Goldie Taylor comments on how Donald Trump represents the rise of New Dixiecrats whose geographic range is not confined to the American south:
According to the New York Times, Trump carries a full 43 percent of voters who are registered Democrats, but who lean to the right. In the mold of Wallace, Trump has given rise to a modern-day Dixiecrat—only this one is not contained to the American south.
Up north, he is drawing support from "Reagan Democrats"—those who are disaffected by the broadening diversity of the Democratic Party. Reminiscent of Reagan, at least one poll shows that 20 percent of Democrats would defect and pull the lever for Trump this November. . . .
Once thought to be an augur of a post-racial America, the 2008 election instead gave rise to tensions thought by some to be already resolved. For some people, that clear demonstration of black voting power within the highly diverse Obama Coalition was something to be feared rather than embraced.

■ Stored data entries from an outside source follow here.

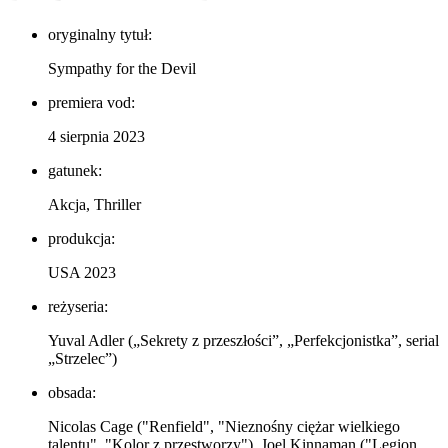
oryginalny tytuł:
Sympathy for the Devil
premiera vod:
4 sierpnia 2023
gatunek:
Akcja, Thriller
produkcja:
USA 2023
reżyseria:
Yuval Adler („Sekrety z przeszłości”, „Perfekcjonistka”, serial
„Strzelec”)
obsada:
Nicolas Cage ("Renfield", "Nieznośny ciężar wielkiego
talentu", "Kolor z przestworzy"), Joel Kinnaman ("Legion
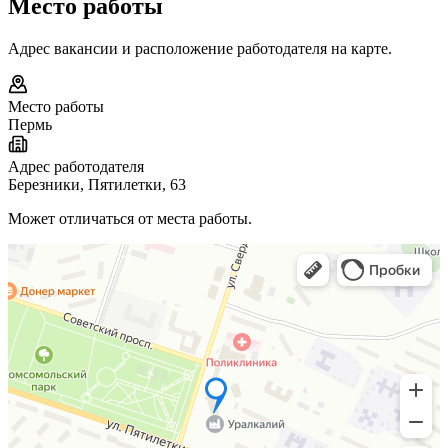
Место работы
Адрес вакансии и расположение работодателя на карте.
Место работы
Пермь
Адрес работодателя
Березники, Пятилетки, 63
Может отличаться от места работы.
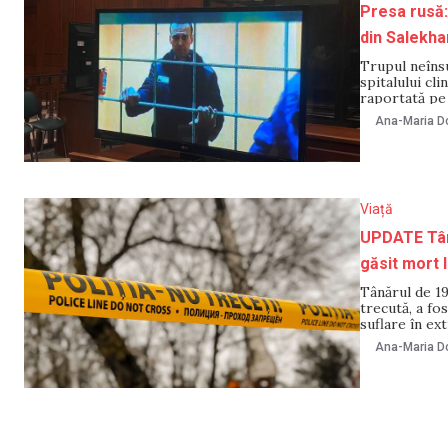
Presa rusă: 
din Salekha
Trupul neînsu
spitalului cl
raportată pe 
sursă. Potrivi
Ana-Maria Do
seara zilei de
Viață
UPDATE Tână
găsit mort 
Tânărul de 19
trecută, a fos
suflare în ex
Natalia Proco
Ana-Maria Do
Inspectoratu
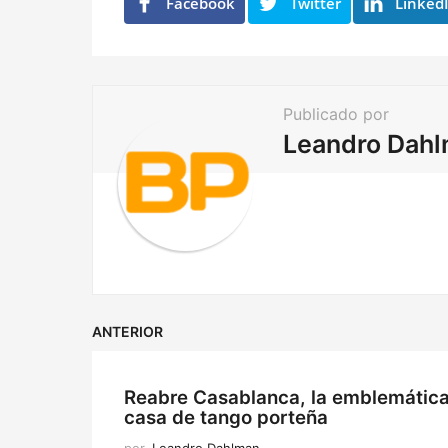
n
Facebook
Twitter
Linked
a
t
i
Publicado por
o
Leandro Dah
n
ANTERIOR
Reabre Casablanca, la emblemátic
casa de tango porteña
por
Leandro Dahlman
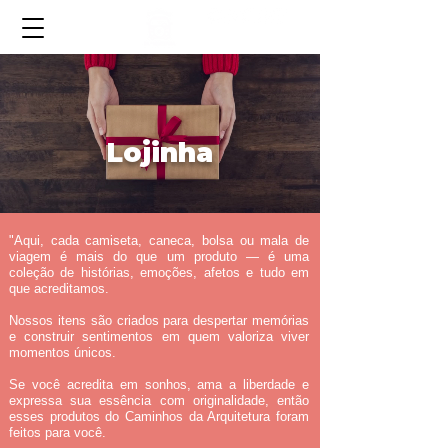
Lojinha
"Aqui, cada camiseta, caneca, bolsa ou mala de
viagem é mais do que um produto — é uma
coleção de histórias, emoções, afetos e tudo em
que acreditamos.
Nossos itens são criados para despertar memórias
e construir sentimentos em quem valoriza viver
momentos únicos.
Se você acredita em sonhos, ama a liberdade e
expressa sua essência com originalidade, então
esses produtos do Caminhos da Arquitetura foram
feitos para você.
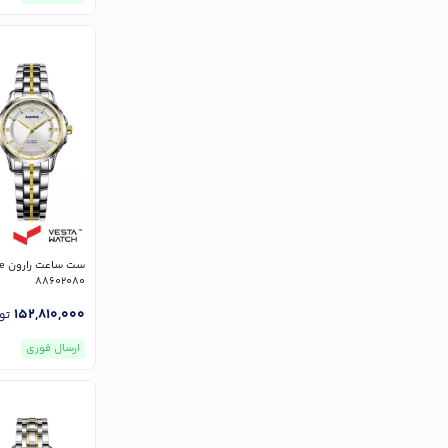
88602080
152,810,000
تو
ارسال فوری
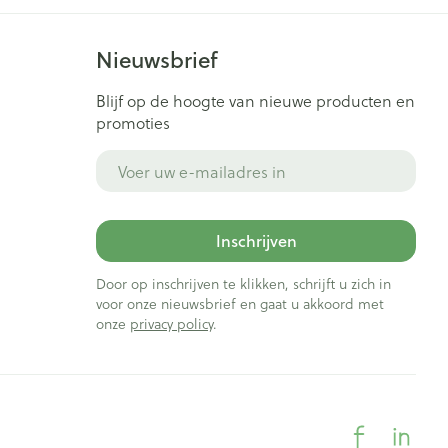
Nieuwsbrief
Blijf op de hoogte van nieuwe producten en
promoties
E-mail adres
Inschrijven
Door op inschrijven te klikken, schrijft u zich in
voor onze nieuwsbrief en gaat u akkoord met
onze
privacy policy
.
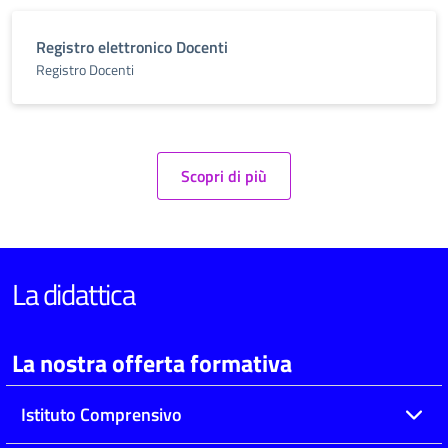
Registro elettronico Docenti
Registro Docenti
Scopri di più
La didattica
La nostra offerta formativa
Istituto Comprensivo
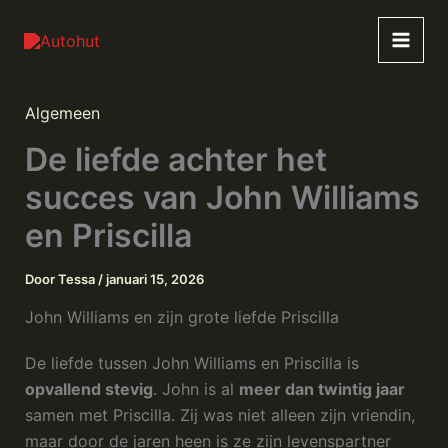
Ga
naar
de
inhoud
Algemeen
De liefde achter het
succes van John Williams
en Priscilla
Door
Tessa
/
januari 15, 2026
John Williams en zijn grote liefde Priscilla
De liefde tussen John Williams en Priscilla is
opvallend stevig
. John is al
meer dan twintig jaar
samen met Priscilla. Zij was niet alleen zijn vriendin,
maar door de jaren heen is ze zijn levenspartner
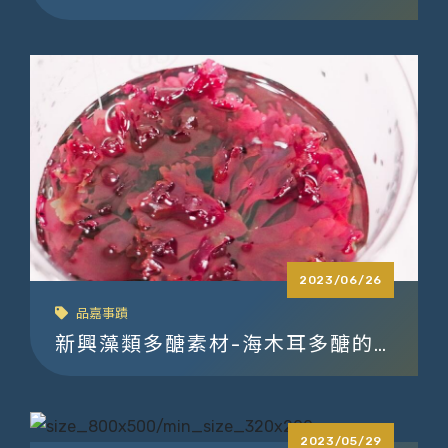
來全新的飲食體驗
2023/06/26
品嘉事蹟
新興藻類多醣素材-海木耳多醣的
應用與未來發展
2023/05/29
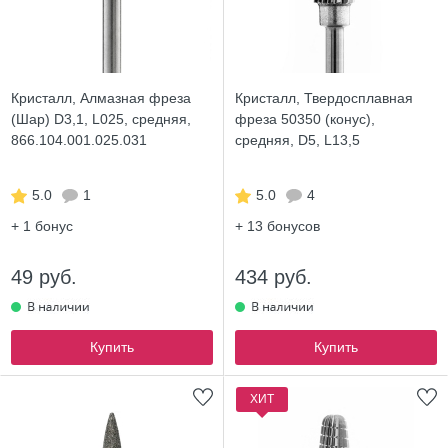
Кристалл, Алмазная фреза
Кристалл, Твердосплавная
(Шар) D3,1, L025, средняя,
фреза 50350 (конус),
866.104.001.025.031
средняя, D5, L13,5
5.0
1
5.0
4
+ 1
бонус
+ 13
бонусов
49 руб.
434 руб.
Купить
Купить
ХИТ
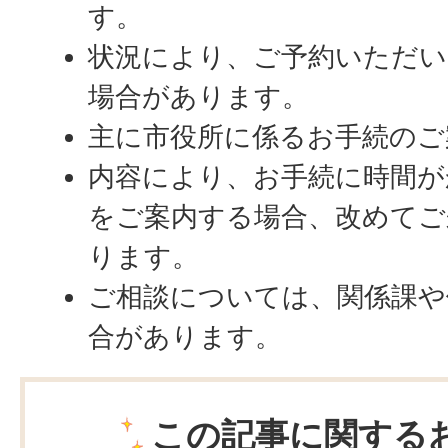
す。
状況により、ご予約いただ
場合があります。
主に市役所に係るお手続のご
内容により、お手続に時間が
をご案内する場合、改めてご
ります。
ご相談については、関係課や
合があります。
この記事に関する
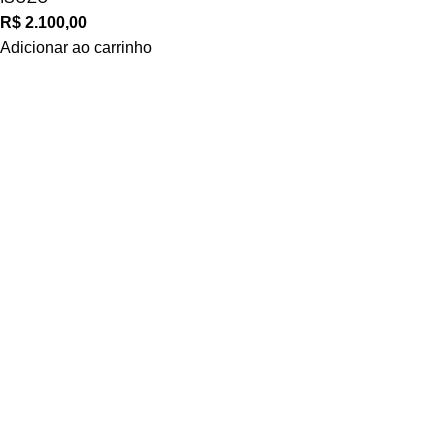
R$
2.100,00
Adicionar ao carrinho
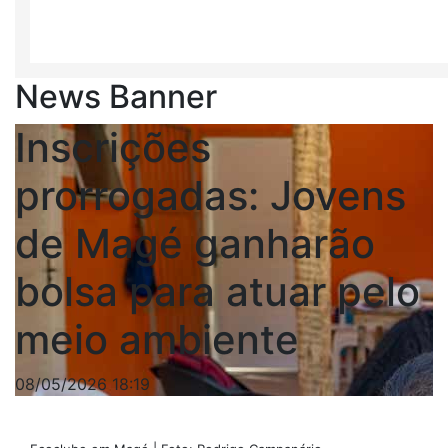
News Banner
Inscrições
prorrogadas: Jovens
de Magé ganharão
bolsa para atuar pelo
meio ambiente
08/05/2026 18:19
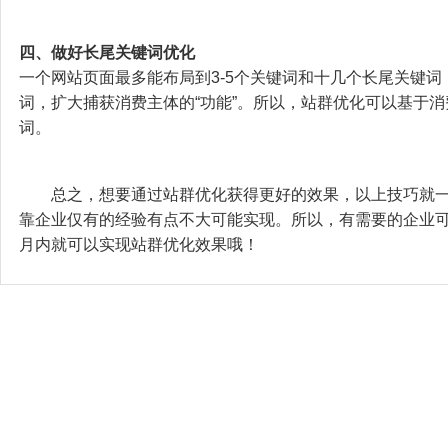
四、做好长尾关键词优化
一个网站页面最多能布局到3-5个关键词和十几个长尾关键
词，扩大捕获消费主体的“功能”。所以，站群优化可以基于
词。
总之，想要通过站群优化获得更好的效果，以上技巧就一
靠企业仅有的经验有点不大可能实现。所以，有需要的企业可以找
月内就可以实现站群优化效果哦！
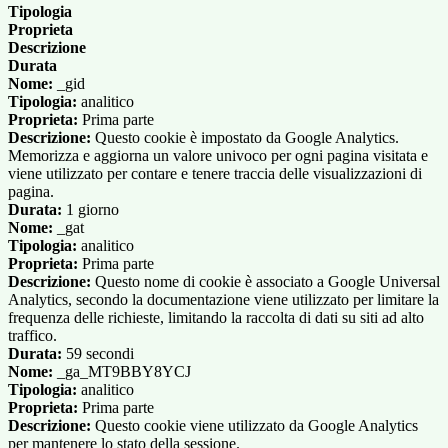
Tipologia
Proprieta
Descrizione
Durata
Nome:
_gid
Tipologia:
analitico
Proprieta:
Prima parte
Descrizione:
Questo cookie è impostato da Google Analytics.
Memorizza e aggiorna un valore univoco per ogni pagina visitata e
viene utilizzato per contare e tenere traccia delle visualizzazioni di
pagina.
Durata:
1 giorno
Nome:
_gat
Tipologia:
analitico
Proprieta:
Prima parte
Descrizione:
Questo nome di cookie è associato a Google Universal
Analytics, secondo la documentazione viene utilizzato per limitare la
frequenza delle richieste, limitando la raccolta di dati su siti ad alto
traffico.
Durata:
59 secondi
Nome:
_ga_MT9BBY8YCJ
Tipologia:
analitico
Proprieta:
Prima parte
Descrizione:
Questo cookie viene utilizzato da Google Analytics
per mantenere lo stato della sessione.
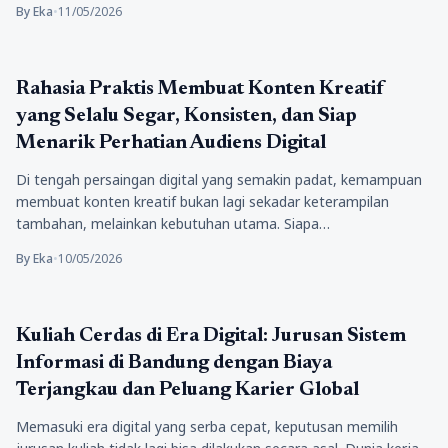
By Eka
•
11/05/2026
Pendidikan
Rahasia Praktis Membuat Konten Kreatif
yang Selalu Segar, Konsisten, dan Siap
Menarik Perhatian Audiens Digital
Di tengah persaingan digital yang semakin padat, kemampuan
membuat konten kreatif bukan lagi sekadar keterampilan
tambahan, melainkan kebutuhan utama. Siapa…
By Eka
•
10/05/2026
Pendidikan
Kuliah Cerdas di Era Digital: Jurusan Sistem
Informasi di Bandung dengan Biaya
Terjangkau dan Peluang Karier Global
Memasuki era digital yang serba cepat, keputusan memilih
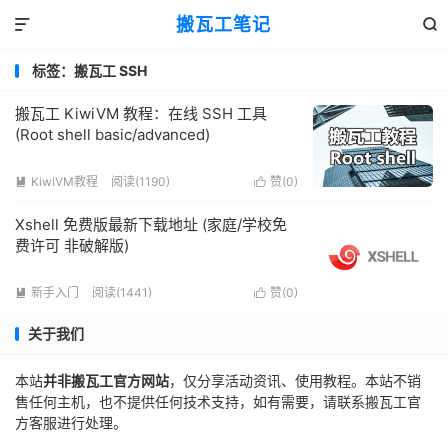
搬瓦工笔记


标签：搬瓦工 SSH
搬瓦工 KiwiVM 教程：在线 SSH 工具
(Root shell basic/advanced)
KiwiVM教程
阅读(1190)
赞(
0
)


Xshell 免费版最新下载地址 (家庭/学校免
费许可 非破解版)
新手入门
阅读(1441)
赞(
0
)


关于我们
本站
并非搬瓦工官方网站
，仅分享活动资讯、使用教程。本站不销
售任何主机，也不提供任何技术支持，如有需要，请联系搬瓦工官
方客服进行处理。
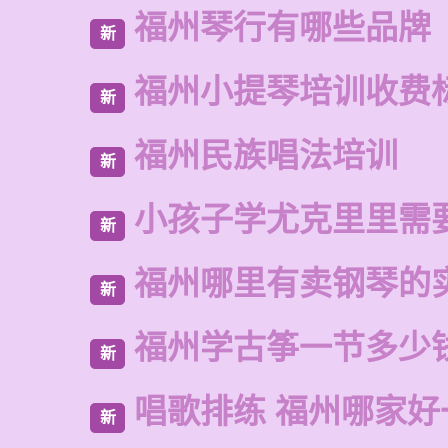
福州琴行有哪些品牌
新
福州小提琴培训收费
新
福州民族唱法培训
新
小孩子学尤克里里需
新
福州哪里有卖钢琴的
新
福州学古筝一节多少
新
唱歌排练 福州哪家好
新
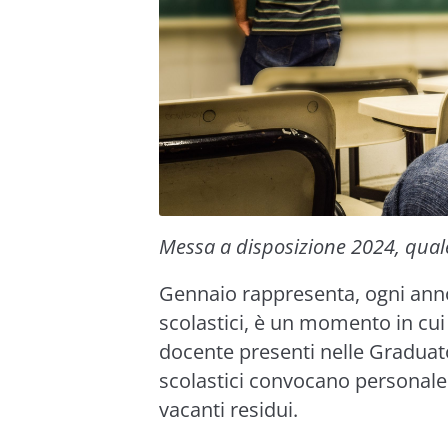
Messa a disposizione 2024
, qua
Gennaio rappresenta, ogni anno, 
scolastici, è un momento in cui
docente presenti nelle Graduator
scolastici convocano personale
vacanti residui.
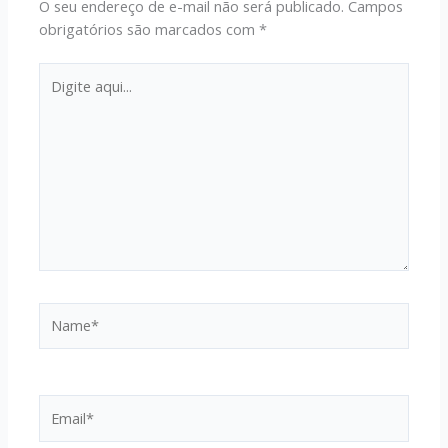
O seu endereço de e-mail não será publicado.
Campos
obrigatórios são marcados com
*
Digite
aqui...
Name*
Email*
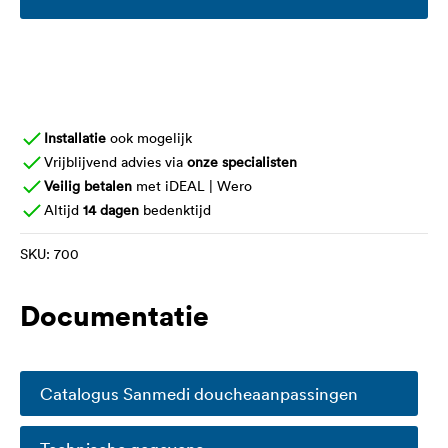
Installatie
ook mogelijk
Vrijblijvend advies via
onze specialisten
Veilig betalen
met iDEAL | Wero
Altijd
14 dagen
bedenktijd
SKU:
700
Documentatie
Catalogus Sanmedi doucheaanpassingen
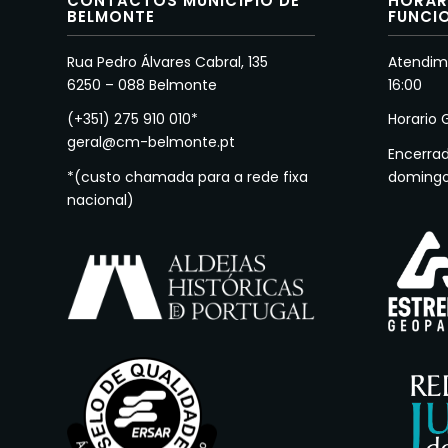
CONTACTOS MUNICÍPIO DE
HORÁR
BELMONTE
FUNCI
Rua Pedro Álvares Cabral, 135
Atendime
6250 – 088 Belmonte
16:00
(+351) 275 910 010*
Horario 
geral@cm-belmonte.pt
Encerra
*(custo chamada para a rede fixa
doming
nacional)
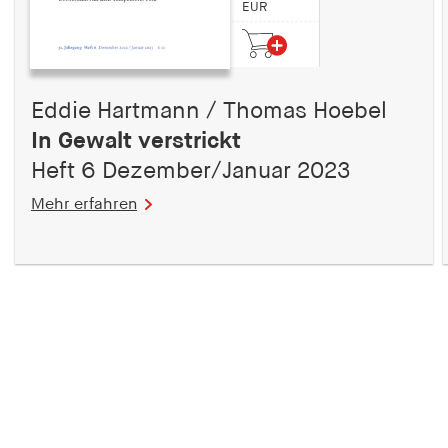
EUR
Eddie Hartmann / Thomas Hoebel
In Gewalt verstrickt
Heft 6 Dezember/Januar 2023
Mehr erfahren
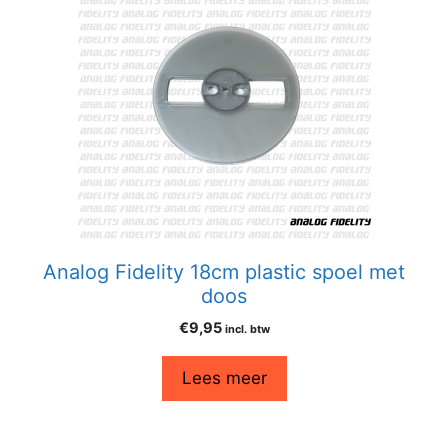
Analog Fidelity 18cm plastic spoel met
doos
€
9,95
incl. btw
Lees meer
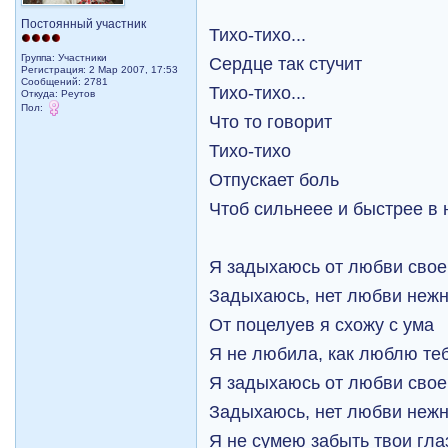
Постоянный участник
Тихо-тихо...
Группа: Участники
Сердце так стучит
Регистрация: 2 Мар 2007, 17:53
Сообщений: 2781
Тихо-тихо...
Откуда: Реутов
Пол:
Что то говорит
Тихо-тихо
Отпускает боль
Чтоб сильнеее и быстрее в
Я задыхаюсь от любви свое
Задыхаюсь, нет любви неж
От поцелуев я схожу с ума
Я не любила, как люблю те
Я задыхаюсь от любви свое
Задыхаюсь, нет любви неж
Я не сумею забыть твои гла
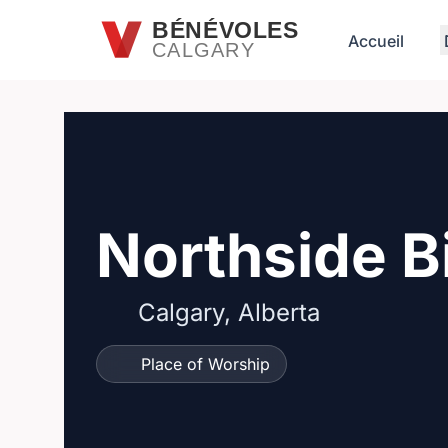
Passer au contenu principal
BÉNÉVOLES
Accueil
CALGARY
Northside B
Calgary, Alberta
Place of Worship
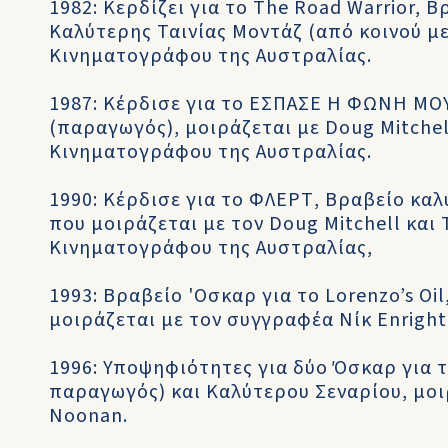
1982: Κερδίζει για το The Road Warrior, 
Καλύτερης Ταινίας Μοντάζ (από κοινού με
Κινηματογράφου της Αυστραλίας.
1987: Κέρδισε για το ΕΣΠΑΣΕ Η ΦΩΝΗ ΜΟΥ
(παραγωγός), μοιράζεται με Doug Mitchell
Κινηματογράφου της Αυστραλίας.
1990: Κέρδισε για το ΦΛΕΡΤ, Βραβείο καλ
που μοιράζεται με τον Doug Mitchell και 
Κινηματογράφου της Αυστραλίας,
1993: Βραβείο 'Οσκαρ για το Lorenzo’s Oi
μοιράζεται με τον συγγραφέα Νίκ Enright
1996: Υποψηφιότητες για δύο Όσκαρ για τ
παραγωγός) και Καλύτερου Σεναρίου, μοι
Noonan.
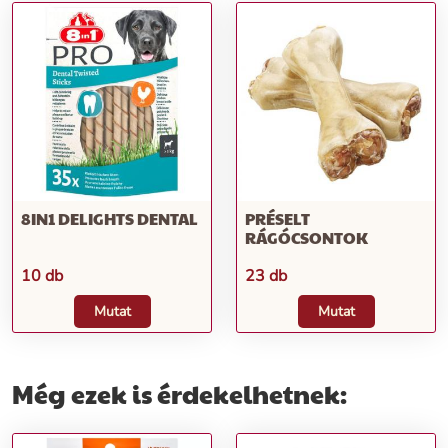
8IN1 DELIGHTS DENTAL
PRÉSELT
RÁGÓCSONTOK
10 db
23 db
Mutat
Mutat
Még ezek is érdekelhetnek:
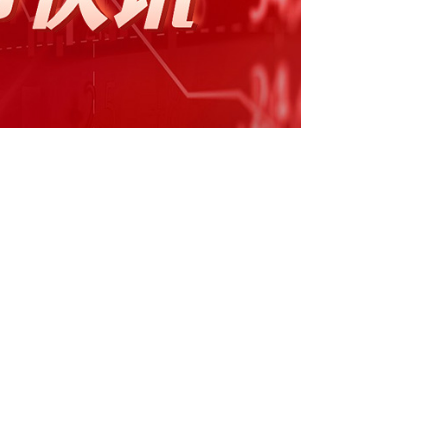
比增长85.5%】证券时报e公司讯，大禹节水7
图科技具备水旱灾害防御信息化所需技术能力。
科技的主营业务之一，水文监测是慧图科技的
力。慧图科技集团2023年实现应收约4.87
月订单已达到3.86亿元，同比增长85.5%，有望提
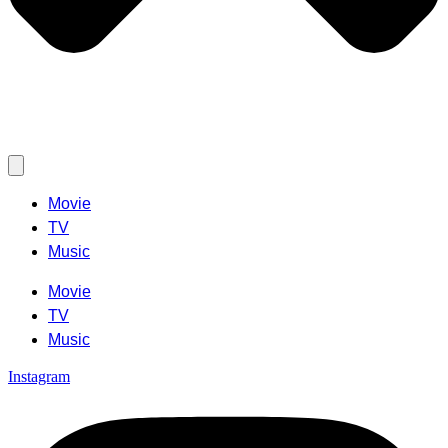
Movie
TV
Music
Movie
TV
Music
Instagram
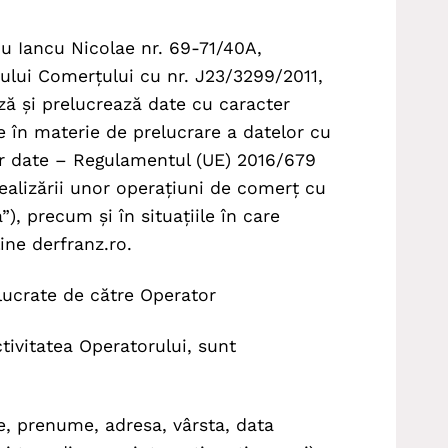
ou Iancu Nicolae nr. 69-71/40A,
trului Comerțului cu nr. J23/3299/2011,
ză și prelucrează date cu caracter
e în materie de prelucrare a datelor cu
tor date – Regulamentul (UE) 2016/679
ealizării unor operațiuni de comerț cu
), precum și în situațiile în care
ine derfranz.ro.
elucrate de către Operator
tivitatea Operatorului, sunt
 prenume, adresa, vârsta, data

Up north, he is drawing support from "Reagan Democrats"—those who are disaffected by the broadening diversity of the Democratic Party: these are, to a great extent, white Catholic working-class voters, the kind that "liberal" Catholic commentator Michael Sean Winters still wants to tell us have switched to the Republican party because they're fed up with women being allowed to abort their babies, or with people who want us to think that gender roles are not set in stone and determined by the fact that a human being either has or lacks a penis.
Winters still wants to press this false analysis which strains out the gnat of imaginary culture-war issues among white working-class Catholic voters in the North, while ignoring the camel of thei racism that has driven them into the GOP folkd for years now. Even now, after we have crystal-clear evidence, heaped down and running over, that it's raw, crude, unbridled racism following the nation's double election of its first African-American president which is driving white working-class Northerners out of the Democratic party to Trump — just as racism has driven white Southerners to the GOP for years now — and that it's Donald Trump's adroit use of racism that appeals to so many of these voters, Michael Sean Winters wants to keep pretending that the Democratic party is losing white Catholic voters due to culture-war issues.
Not racism. Which is all Donald Trump is about.
Talk about missing the moral forest by focusing on the imaginary moral trees.
American Catholic political and theological discourse deserves something much better than this blinkered tribalism which goes hand in hand with and accounts for its sinful inability to deal with issues of racial injustice that are absolutely central to American history and culture, and have been from the inception of the nation.